::: SELECTED PASSAGE
With the rapid increases in computing power, it's easy to get seduced into thinking that raw computing power can solve problems like smart edge devices (e.g., cars, trains, airplanes, wind turbines, jet engines, medical devices). In chess, the complexity of the chess piece only increases slightly (rooks can move forward and sideways a variable number of spaces, bishops can move diagonally a variable number of spaces, etc. Now think about the number and breadth of "moves" or variables that need to be considered when driving a car in a nondeterministic (random) environment: weather (precipitation, snow, ice, black ice, wind), time of day (day time, twilight, night time, sun rise, sun set), road conditions (pot holes, bumpy, slick), traffic conditions (number of vehicles, types of vehicles, different speeds, different destinations). It's nearly impossible for an autonomous car manufacturer to operate enough vehicles in enough different situations to generate the amount of data that can be virtually gathered by playing against Grand Theft Auto.
::::::
::: ENTRIES SUPPLIED
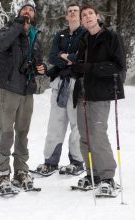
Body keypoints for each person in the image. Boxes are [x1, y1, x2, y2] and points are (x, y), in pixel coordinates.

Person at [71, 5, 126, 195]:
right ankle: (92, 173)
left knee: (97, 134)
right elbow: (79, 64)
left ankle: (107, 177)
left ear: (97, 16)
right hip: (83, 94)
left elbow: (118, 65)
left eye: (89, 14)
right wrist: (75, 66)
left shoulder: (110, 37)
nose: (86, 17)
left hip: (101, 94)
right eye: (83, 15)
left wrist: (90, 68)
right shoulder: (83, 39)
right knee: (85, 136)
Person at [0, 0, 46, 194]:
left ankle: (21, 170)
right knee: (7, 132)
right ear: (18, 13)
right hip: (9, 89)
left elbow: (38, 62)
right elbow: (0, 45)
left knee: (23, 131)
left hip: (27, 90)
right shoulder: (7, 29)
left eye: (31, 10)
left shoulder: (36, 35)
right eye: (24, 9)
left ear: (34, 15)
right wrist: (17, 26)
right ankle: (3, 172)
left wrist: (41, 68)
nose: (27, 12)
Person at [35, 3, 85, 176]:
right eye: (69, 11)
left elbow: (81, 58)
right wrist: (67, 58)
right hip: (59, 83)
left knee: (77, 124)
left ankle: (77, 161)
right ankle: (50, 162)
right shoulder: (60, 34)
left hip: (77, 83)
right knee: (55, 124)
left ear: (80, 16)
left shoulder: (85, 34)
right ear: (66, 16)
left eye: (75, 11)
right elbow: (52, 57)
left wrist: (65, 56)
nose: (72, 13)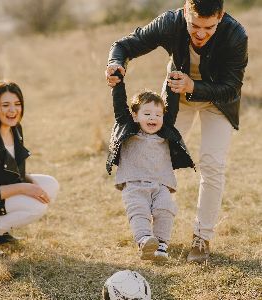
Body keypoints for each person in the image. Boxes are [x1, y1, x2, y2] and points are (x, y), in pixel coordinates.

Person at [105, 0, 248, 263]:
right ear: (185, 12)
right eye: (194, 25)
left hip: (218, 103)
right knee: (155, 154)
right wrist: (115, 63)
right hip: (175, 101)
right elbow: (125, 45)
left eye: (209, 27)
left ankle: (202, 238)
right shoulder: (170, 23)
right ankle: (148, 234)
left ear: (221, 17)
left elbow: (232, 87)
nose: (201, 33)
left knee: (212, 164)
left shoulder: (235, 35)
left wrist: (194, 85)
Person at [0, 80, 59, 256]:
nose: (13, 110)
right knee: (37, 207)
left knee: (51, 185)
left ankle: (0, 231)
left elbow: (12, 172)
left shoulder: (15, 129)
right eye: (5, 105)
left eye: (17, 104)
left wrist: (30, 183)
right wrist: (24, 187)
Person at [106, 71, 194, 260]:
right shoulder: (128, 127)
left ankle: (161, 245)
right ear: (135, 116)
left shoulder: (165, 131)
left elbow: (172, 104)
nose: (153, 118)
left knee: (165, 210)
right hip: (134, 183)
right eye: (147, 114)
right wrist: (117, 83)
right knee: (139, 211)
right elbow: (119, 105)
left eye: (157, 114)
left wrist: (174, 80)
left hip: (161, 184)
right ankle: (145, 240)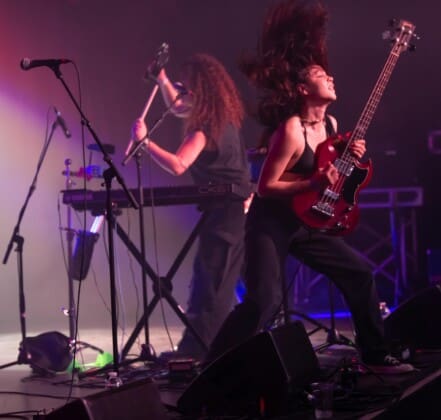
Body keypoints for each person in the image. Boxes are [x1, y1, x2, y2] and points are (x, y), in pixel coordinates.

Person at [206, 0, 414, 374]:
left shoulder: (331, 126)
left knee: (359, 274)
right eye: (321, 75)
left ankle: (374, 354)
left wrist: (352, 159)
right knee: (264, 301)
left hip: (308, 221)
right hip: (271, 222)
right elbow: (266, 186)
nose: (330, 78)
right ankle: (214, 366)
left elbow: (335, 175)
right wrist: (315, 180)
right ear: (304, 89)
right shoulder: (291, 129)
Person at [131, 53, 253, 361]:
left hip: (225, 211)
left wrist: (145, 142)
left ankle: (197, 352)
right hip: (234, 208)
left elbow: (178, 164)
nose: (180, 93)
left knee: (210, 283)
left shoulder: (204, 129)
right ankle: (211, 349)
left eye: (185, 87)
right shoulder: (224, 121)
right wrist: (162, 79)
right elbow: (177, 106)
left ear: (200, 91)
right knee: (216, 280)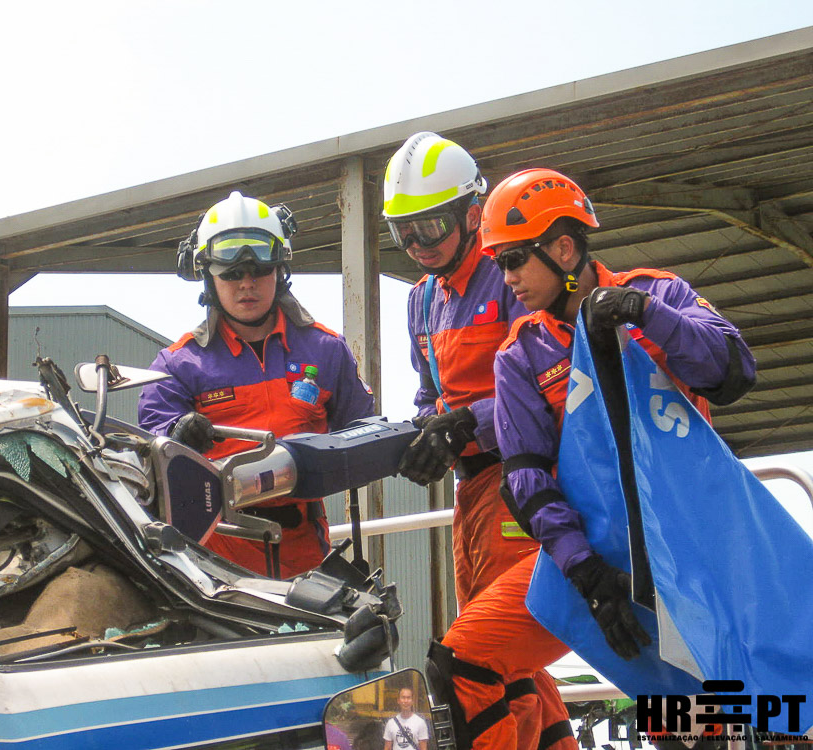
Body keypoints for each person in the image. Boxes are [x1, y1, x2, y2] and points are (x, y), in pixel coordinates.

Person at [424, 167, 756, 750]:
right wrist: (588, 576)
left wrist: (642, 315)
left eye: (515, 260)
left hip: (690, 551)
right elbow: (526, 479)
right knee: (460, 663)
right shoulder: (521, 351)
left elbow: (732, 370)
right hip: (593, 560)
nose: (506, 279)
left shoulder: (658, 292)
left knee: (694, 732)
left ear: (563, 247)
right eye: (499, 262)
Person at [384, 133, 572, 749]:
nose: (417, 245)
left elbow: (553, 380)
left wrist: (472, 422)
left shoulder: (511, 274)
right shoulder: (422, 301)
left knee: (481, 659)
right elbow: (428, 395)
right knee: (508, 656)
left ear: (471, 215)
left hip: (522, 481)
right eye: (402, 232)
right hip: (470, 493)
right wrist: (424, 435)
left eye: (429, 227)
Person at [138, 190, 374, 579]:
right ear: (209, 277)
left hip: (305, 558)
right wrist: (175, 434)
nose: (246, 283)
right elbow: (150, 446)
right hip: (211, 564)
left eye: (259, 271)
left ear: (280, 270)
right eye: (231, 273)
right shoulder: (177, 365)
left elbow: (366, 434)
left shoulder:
::::::
In the passage about smart edge devices, which video game is named as a source for virtually gathering driving data? Rely only on the passage about smart edge devices when answering.

Grand Theft Auto.